“I have no reason to believe government officials are deliberately hiding the way they pay for capital trials, but I do believe taxpayers in death penalty states are paying for these trials in ways they would not realize.”
And some of the ways they’re paying, according to West Virginia University Economics Professor Alexander Lundberg in his recently published paper, “On the Public Finance of Capital Punishment,” is by paying higher property taxes. “Counties meet the expense of trial by raising property tax rates and by reducing public safety expenditure. Property crime rises as a consequence of the latter,” he explained in an email.
While Lundberg says that “in some cases” county officials are open about raising taxes or reallocating funds from other areas, some “may not even be aware of the trade-off.

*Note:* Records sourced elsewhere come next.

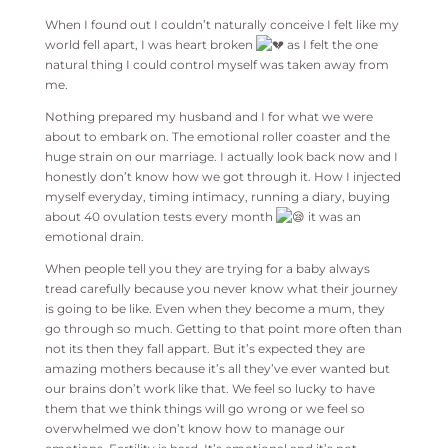
When I found out I couldn’t naturally conceive I felt like my
world fell apart, I was heart broken
as I felt the one
natural thing I could control myself was taken away from
me.
Nothing prepared my husband and I for what we were
about to embark on. The emotional roller coaster and the
huge strain on our marriage. I actually look back now and I
honestly don’t know how we got through it. How I injected
myself everyday, timing intimacy, running a diary, buying
about 40 ovulation tests every month
it was an
emotional drain.
When people tell you they are trying for a baby always
tread carefully because you never know what their journey
is going to be like. Even when they become a mum, they
go through so much. Getting to that point more often than
not its then they fall appart. But it’s expected they are
amazing mothers because it’s all they’ve ever wanted but
our brains don’t work like that. We feel so lucky to have
them that we think things will go wrong or we feel so
overwhelmed we don’t know how to manage our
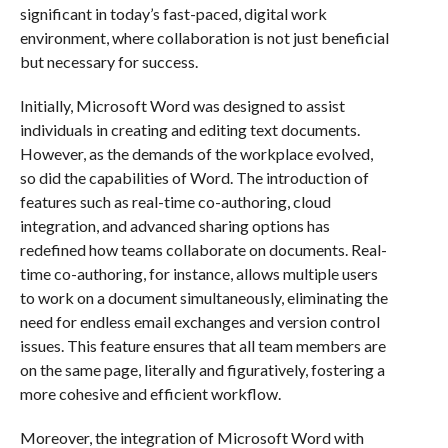
significant in today’s fast-paced, digital work
environment, where collaboration is not just beneficial
but necessary for success.
Initially, Microsoft Word was designed to assist
individuals in creating and editing text documents.
However, as the demands of the workplace evolved,
so did the capabilities of Word. The introduction of
features such as real-time co-authoring, cloud
integration, and advanced sharing options has
redefined how teams collaborate on documents. Real-
time co-authoring, for instance, allows multiple users
to work on a document simultaneously, eliminating the
need for endless email exchanges and version control
issues. This feature ensures that all team members are
on the same page, literally and figuratively, fostering a
more cohesive and efficient workflow.
Moreover, the integration of Microsoft Word with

They could simply look at a budget deficit and try to handle it by raising taxes and cutting spending in the most accessible targets.”
He says what was most surprising to him was the link between capital trials and property crime.
“Although we know police deter crime, I was surprised to find counties often cut spending on police to fund these trials.” He says Katherine Baicker, dean of the University of Chicago Harris School of Public Policy and Law Professor and Founding Director of the West Virginia Innocence Project Valena Beety both have found evidence of cuts to road and bridge spending as well.
Lundberg focused on Texas — which he says is “typical of how most death penalty states operate” — because of its “data availability and financial transparency.” The state “publishes the outcomes of all capital trials and requires counties to have independent auditors provide annual financial statements.” And because it holds more death penalty trials than most other states, it “offers an exceptional opportunity to study how counties respond to the fiscal shock of capital trials.”
While Lundberg doesn’t believe governments are trying to hide how they pay for capital trials, he does think, “Support for the death penalty would decrease if citizens knew its true cost to them personally. I think most people would be surprised to learn they pay higher taxes and get fewer government services, like policing, to maintain the death penalty.”